Iman adalah keyakinan. Iman adalah pembenaran. Pembenaran tentang keberadaan sebuah hakikat yang tak tampak oleh mata, tak terdengar oleh telinga, melainkan hanya tanda-tandanya saja. Tanda-tanda ini nyata, namun para beriman tak pernah berhenti—apalagi terjebak—dengannya. Sebab segala tanda fana adanya.
Sebab yakin dan membenarkan, maka para beriman selalu merasakan kesejukan, apapun keadaan. Di kala susah, ia bersabar, sebab kesusahan hanyalah apa yang tampak oleh mata. Yakinlah bahwa kesulitan yang disabari adalah lumbung kebaikan tiada henti bekal di hari akhir nanti.
Begitu pun di kala senang, ia bersyukur, sebab kesenangan pun hanyalah apa yang tampak oleh mata. Ia tak lebih teramat sementara. Yakinlah bahwa setiap kesenangan kan dimintai pertanggung jawaban, maka mensyukurinya pun adalah lumbung kebaikan pula.

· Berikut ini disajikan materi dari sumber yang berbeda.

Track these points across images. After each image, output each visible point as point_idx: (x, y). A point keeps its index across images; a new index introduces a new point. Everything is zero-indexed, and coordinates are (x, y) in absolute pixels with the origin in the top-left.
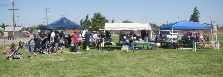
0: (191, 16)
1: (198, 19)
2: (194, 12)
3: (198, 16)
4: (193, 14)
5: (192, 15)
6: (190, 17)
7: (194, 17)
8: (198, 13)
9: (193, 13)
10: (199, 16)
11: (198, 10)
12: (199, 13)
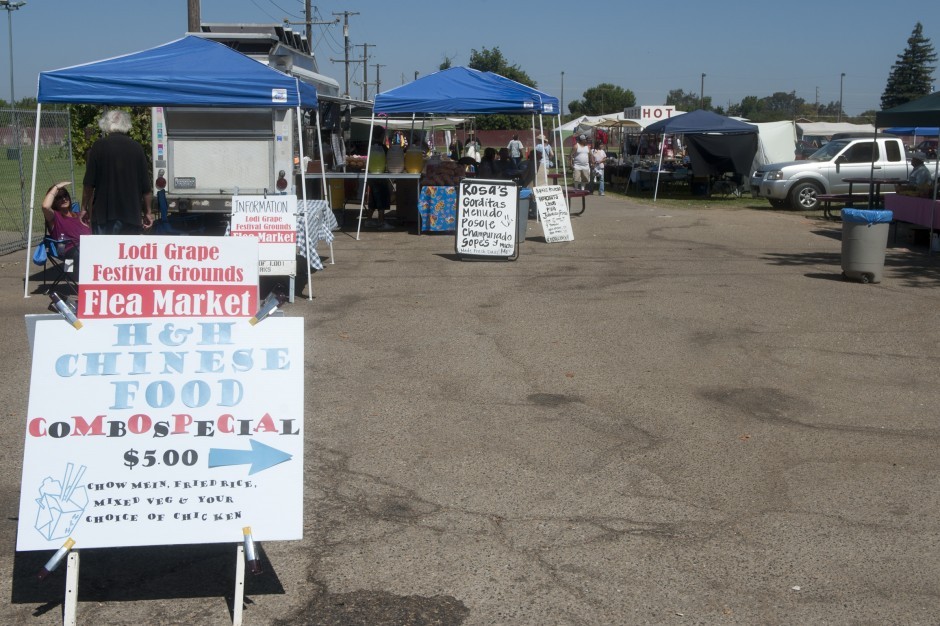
0: (893, 67)
1: (926, 79)
2: (908, 47)
3: (927, 64)
4: (905, 58)
5: (901, 60)
6: (893, 71)
7: (909, 71)
8: (928, 54)
9: (903, 53)
10: (933, 64)
11: (927, 41)
12: (933, 53)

Kalau begini caranya, lalu bagaimana para beriman tidak senantiasa berada dalam kesejukan? Namun tetap lah berhati-hati, sebab kesejukan pun, acapkali semata ujian kemudahan. Sebab sejuk, maka terjebak lah kita tuk membangun iman, demi kesejukan itu semata. Itu boleh, tak salah. Hanya berhentinya seseorang di titik itu, mungkin menghentikannya dari pertemuan puncak sebagai hambaNya kelak. Bahkan bahayanya lagi, ia berpotensi merubuhkan bangunan keikhlasan yang telah ada. Sebuah bangunan yang kan menentukan berat tidaknya nilai amalan di hadapan Tuhan.
Benar, wahai diri, bahwa iman itu nikmat. Iman itu sejuk. Nikmatilah kesejukan itu. Lalu lanjutkanlah perjalananmu. Teguhkanlah pada tujuan penciptaanmu, semata-mata pengabdian. Sebab hidupmu kan tetap selamat, meski tak merasakan kesejukan, jikalau setiap detik kau jadikan hanya sebagai pengabdian.